I contacted the antiques house by email and asked to view the spoons.
Here’s a tip – if you’re buying an antique, don’t say how much it means to you to have it and definitely don’t say it used to belong to a family member. The dealer will be more likely to knock off a few pounds if you adopt an astute but relaxed attitude. If you show that you really, really want it it's unlikely they'll give you a discount.
I just said I was interested in spoons generally (I panicked), and the dealer wrote up a history of the spoons, where they were made, who made them and the design.
I found myself riveted by spoons.
When I asked to view the spoons, it turned out that they lived one street away from the flat.
It blows my mind to think that 300 years after his great, great, great grandfather commissioned these spoons, they would live one road away from his great, great, great, grandson.

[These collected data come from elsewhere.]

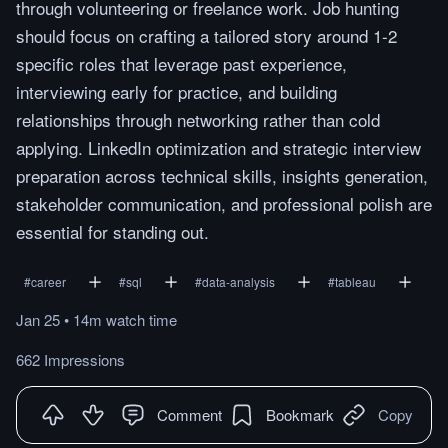
through volunteering or freelance work. Job hunting
should focus on crafting a tailored story around 1-2
specific roles that leverage past experience,
interviewing early for practice, and building
relationships through networking rather than cold
applying. LinkedIn optimization and strategic interview
preparation across technical skills, insights generation,
stakeholder communication, and professional polish are
essential for standing out.
#
career
#
sql
#
data-analysis
#
tableau
Jan 25
•
14m
watch
time
662 Impressions
Comment
Bookmark
Copy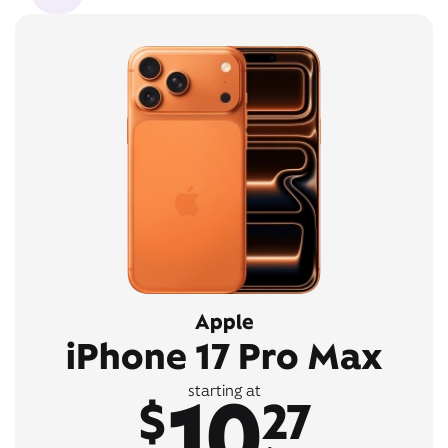
Apple
iPhone 17 Pro Max
10
starting at
$
27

I had to engineer a respoonion.
While I was chatting with the dealer and inspecting the tiny spoons wrapped in Kleenex tissue (which looked like it had served a former purpose) I asked him if he’d studied history at university. Of course he had. At the same university that I went to! It seemed like the gods were smiling on me and he knocked off £10 as an ‘alumni discount’.
To accompany the spoons, I wrote up their history: where they had been made, the fiddle-shape design, what happened to them after the estate was sold and how they ended up just one street away. I found a picture of his great, great, great grandfather too (Google) and enclosed a copy of it to bring the spoons to life. Is that a glove in hand or is it one of his mustard spoons? We will never know. Unless we look really closely.
I couldn’t imagine anyone else in the world appreciating these spoons as much as my husband and I gave them to him on Christmas day. He said it was the most 'meaningful gift anyone had given him' and because he's a bit quirky and because I'd given him some really weird gifts in the past (a pig bookmark and a shredder) I believed him.
I found it helpful to give myself rules to steer me to ideas
- Establish what you can afford and don't overspend
- Recollect conversations and experiences. The things that you've shared with each other will contain clues: a special edition of their favourite childhood book, a framed picture of a place they have happy memories of, a penchant for mustard.
- Add value: think of what will improve their life. Maybe it's not anything you can buy. Maybe it's spending a day helping them sort through their wardrobe.